Ageing experts said people should keep an eye out for symptoms of loneliness in elderly relatives. These could include withdrawing from conversations or not wanting to leave the house, said Ms Janice Chia, founder and managing director of the Ageing Asia Alliance.

She added that adult family members could also accompany seniors to new activities and introduce them to new friends. "Making new friends as we get older is very much like the first day of school all over again," she said. "The first step of facilitation is important."










Keep seniors active; watch out for warning signs
By Linette Lai, Political Correspondent, The Straits Times, 27 Dec 2018

How do you make sure that your older family members are not feeling lonely? Here are a few suggestions from experts:

1. CONNECT WITH YOUR PARENTS ON AN EMOTIONAL LEVEL

Set aside time for meaningful conversations with them and include them in activities, especially if they have been home alone for most of the day while you have been at work.

Do not assume that employing a domestic helper will completely meet this need for companionship, especially if there is a language barrier between them.
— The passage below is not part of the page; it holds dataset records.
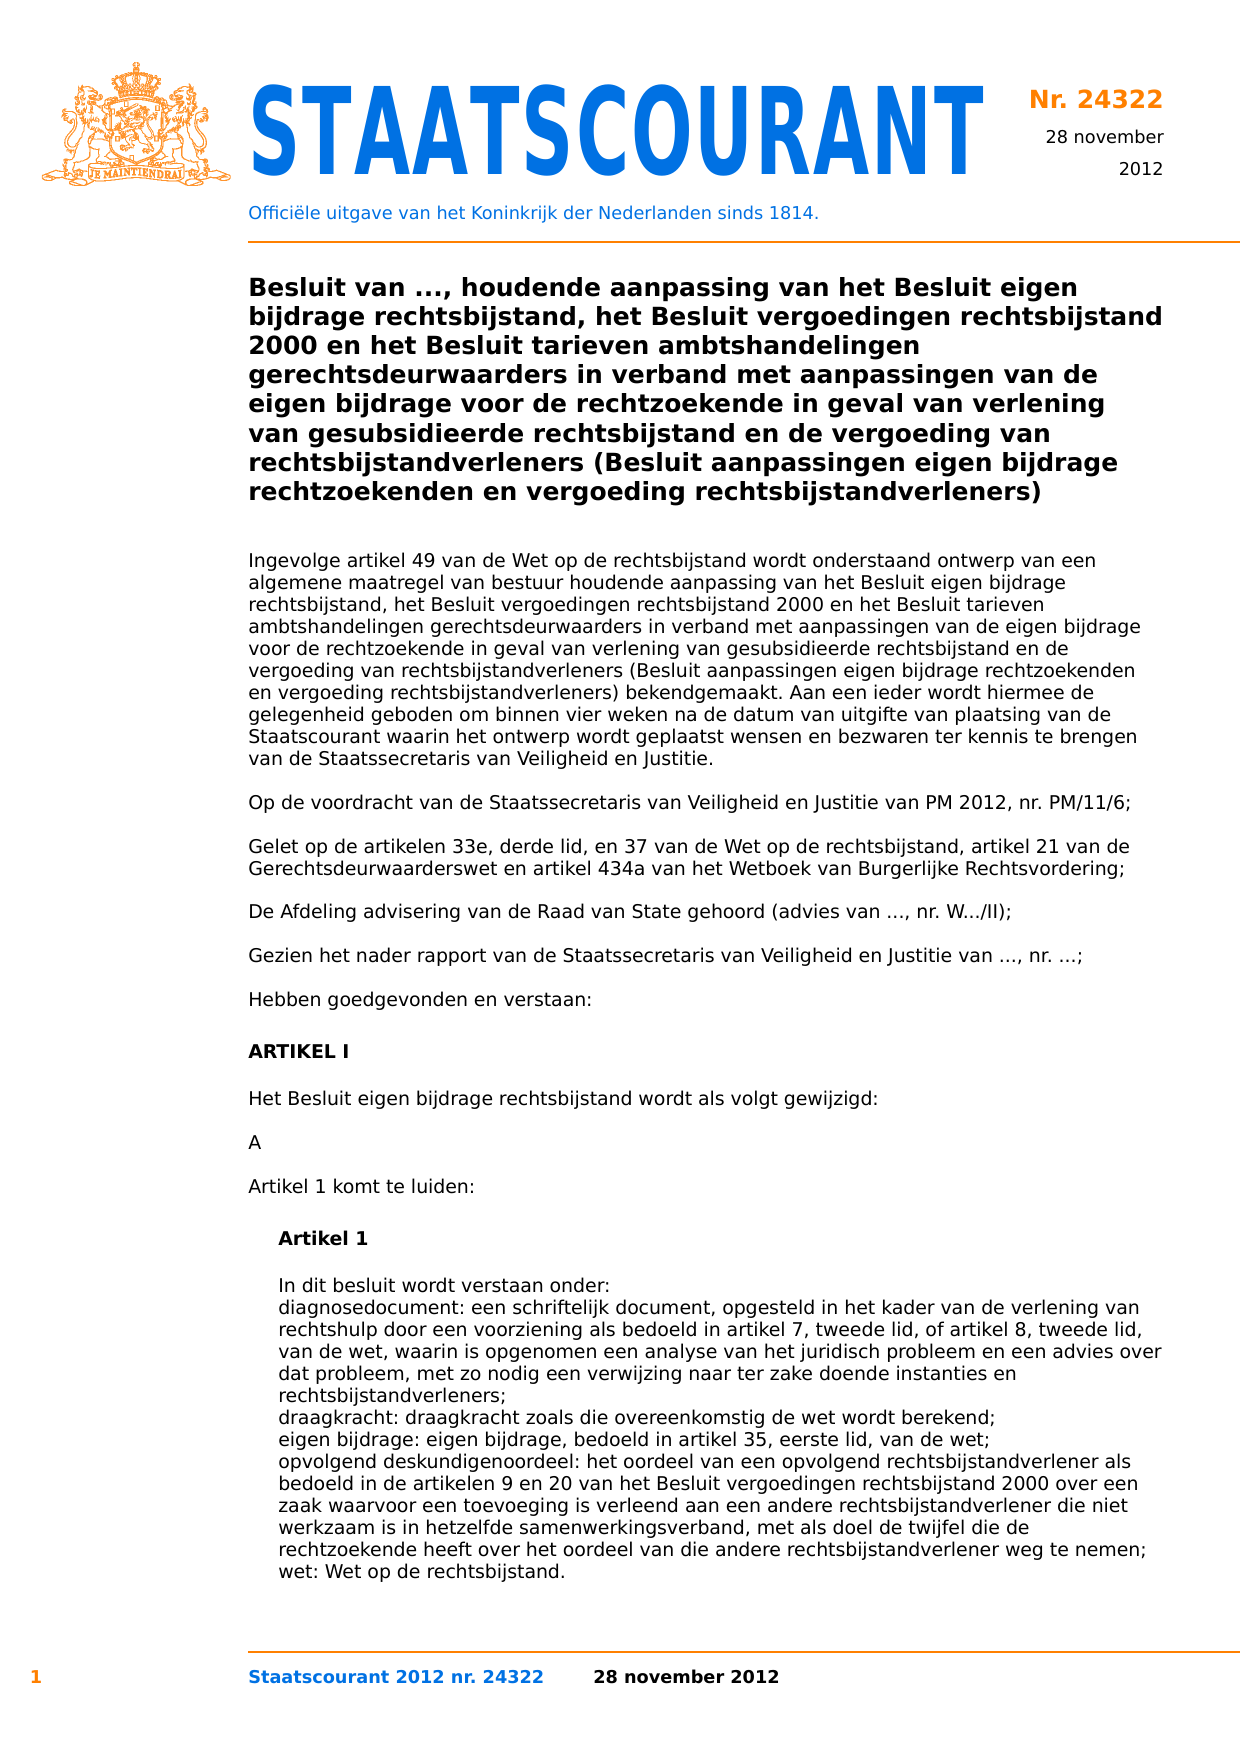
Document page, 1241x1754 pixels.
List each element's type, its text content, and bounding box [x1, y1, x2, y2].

text wet: Wet op de rechtsbijstand. [278, 1561, 1163, 1582]
text In dit besluit wordt verstaan onder: [278, 1275, 1163, 1297]
text Gelet op de artikelen 33e, derde lid, en 37 van de Wet op de rechtsbijstand, artikel 21 van de Gerechtsdeurwaarderswet en artikel 434a van het Wetboek van Burgerlijke Rechtsvordering; [248, 836, 1163, 879]
picture [41, 62, 231, 186]
table_cell Officiële uitgave van het Koninkrijk der Nederlanden sinds 1814. [248, 203, 1240, 241]
subtitle Artikel 1 [278, 1228, 1163, 1250]
subtitle ARTIKEL I [248, 1041, 1163, 1063]
text Het Besluit eigen bijdrage rechtsbijstand wordt als volgt gewijzigd: [248, 1088, 1163, 1110]
text opvolgend deskundigenoordeel: het oordeel van een opvolgend rechtsbijstandverlener als bedoeld in de artikelen 9 en 20 van het Besluit vergoedingen rechtsbijstand 2000 over een zaak waarvoor een toevoeging is verleend aan een andere rechtsbijstandverlener die niet werkzaam is in hetzelfde samenwerkingsverband, met als doel de twijfel die de rechtzoekende heeft over het oordeel van die andere rechtsbijstandverlener weg te nemen; [278, 1451, 1163, 1561]
text draagkracht: draagkracht zoals die overeenkomstig de wet wordt berekend; [278, 1407, 1163, 1429]
table_cell 2012 [998, 153, 1240, 203]
text Artikel 1 komt te luiden: [248, 1176, 1163, 1198]
text Hebben goedgevonden en verstaan: [248, 989, 1163, 1011]
text diagnosedocument: een schriftelijk document, opgesteld in het kader van de verlening van rechtshulp door een voorziening als bedoeld in artikel 7, tweede lid, of artikel 8, tweede lid, van de wet, waarin is opgenomen een analyse van het juridisch probleem en een advies over dat probleem, met zo nodig een verwijzing naar ter zake doende instanties en rechtsbijstandverleners; [278, 1297, 1163, 1407]
text Op de voordracht van de Staatssecretaris van Veiligheid en Justitie van PM 2012, nr. PM/11/6; [248, 792, 1163, 814]
text Gezien het nader rapport van de Staatssecretaris van Veiligheid en Justitie van ..., nr. ...; [248, 945, 1163, 967]
table_cell 28 november [998, 121, 1240, 153]
table_header STAATSCOURANT [248, 62, 998, 203]
text Ingevolge artikel 49 van de Wet op de rechtsbijstand wordt onderstaand ontwerp van een algemene maatregel van bestuur houdende aanpassing van het Besluit eigen bijdrage rechtsbijstand, het Besluit vergoedingen rechtsbijstand 2000 en het Besluit tarieven ambtshandelingen gerechtsdeurwaarders in verband met aanpassingen van de eigen bijdrage voor de rechtzoekende in geval van verlening van gesubsidieerde rechtsbijstand en de vergoeding van rechtsbijstandverleners (Besluit aanpassingen eigen bijdrage rechtzoekenden en vergoeding rechtsbijstandverleners) bekendgemaakt. Aan een ieder wordt hiermee de gelegenheid geboden om binnen vier weken na de datum van uitgifte van plaatsing van de Staatscourant waarin het ontwerp wordt geplaatst wensen en bezwaren ter kennis te brengen van de Staatssecretaris van Veiligheid en Justitie. [248, 550, 1163, 770]
text A [248, 1132, 1163, 1154]
subtitle Besluit van ..., houdende aanpassing van het Besluit eigen bijdrage rechtsbijstand, het Besluit vergoedingen rechtsbijstand 2000 en het Besluit tarieven ambtshandelingen gerechtsdeurwaarders in verband met aanpassingen van de eigen bijdrage voor de rechtzoekende in geval van verlening van gesubsidieerde rechtsbijstand en de vergoeding van rechtsbijstandverleners (Besluit aanpassingen eigen bijdrage rechtzoekenden en vergoeding rechtsbijstandverleners) [248, 273, 1163, 506]
table_header Nr. 24322 [998, 62, 1240, 121]
text eigen bijdrage: eigen bijdrage, bedoeld in artikel 35, eerste lid, van de wet; [278, 1429, 1163, 1451]
text De Afdeling advisering van de Raad van State gehoord (advies van ..., nr. W.../II); [248, 901, 1163, 923]
table_header [25, 62, 248, 241]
2. HELP YOUR PARENTS TRY NEW THINGS AND MAKE NEW FRIENDS

As people grow older and lose familiar places and people, it can be hard for them to go out and make new ties or explore new places.

Help them take the first step by accompanying them to new activities and introducing them to new people. There are senior activity centres in many estates where seniors can go to meet someone of their own age.

3. LOOK OUT FOR WARNING SIGNS

Seniors who are feeling lonely may not voice it out, and may not even recognise that this is an issue that could lead to depression.

If a senior is showing signs of withdrawal - such as a lack of interest in conversation or in leaving the house - or a lack of interest in personal grooming, this could be a sign that loneliness is a problem.

Other warning signs include insomnia, sleeping more than usual, a lack of appetite, and mood swings.









Staying busy as volunteer despite kidney problems
By Linette Lai, Political Correspondent, The Straits Times, 27 Dec 2018

Nearly two decades after undergoing a life-saving kidney transplant, Madam Margaret Yeo had some bad news - the transplanted organ had failed and she would have to go back to kidney dialysis.

But the sprightly retired administrative assistant has not let her thrice-weekly dialysis sessions stop her from leading an active lifestyle.

Apart from church and family commitments, the 72-year-old volunteers once a week at Bedok Polyclinic, where she helps other seniors navigate the healthcare system.

This includes helping them use self-registration kiosks and giving directions to those who cannot find their way around the two-storey clinic.

"It gives me a lot of satisfaction to do this - rather than hiding myself at home and thinking about my sickness," said Madam Yeo, who is part of SingHealth Polyclinics' Helping Hands programme.



Madam Yeo started volunteering with the polyclinic last year, and has previously volunteered with community organisations to help bring low-income seniors out of their shell.

Many of those who live alone are very shy and often lonely, Madam Yeo said, but lack the confidence to leave their homes.

"Some don't even have a television set, so they just look out of the window all day," she added. "But when you take them out to meet somebody new, they start gaining confidence."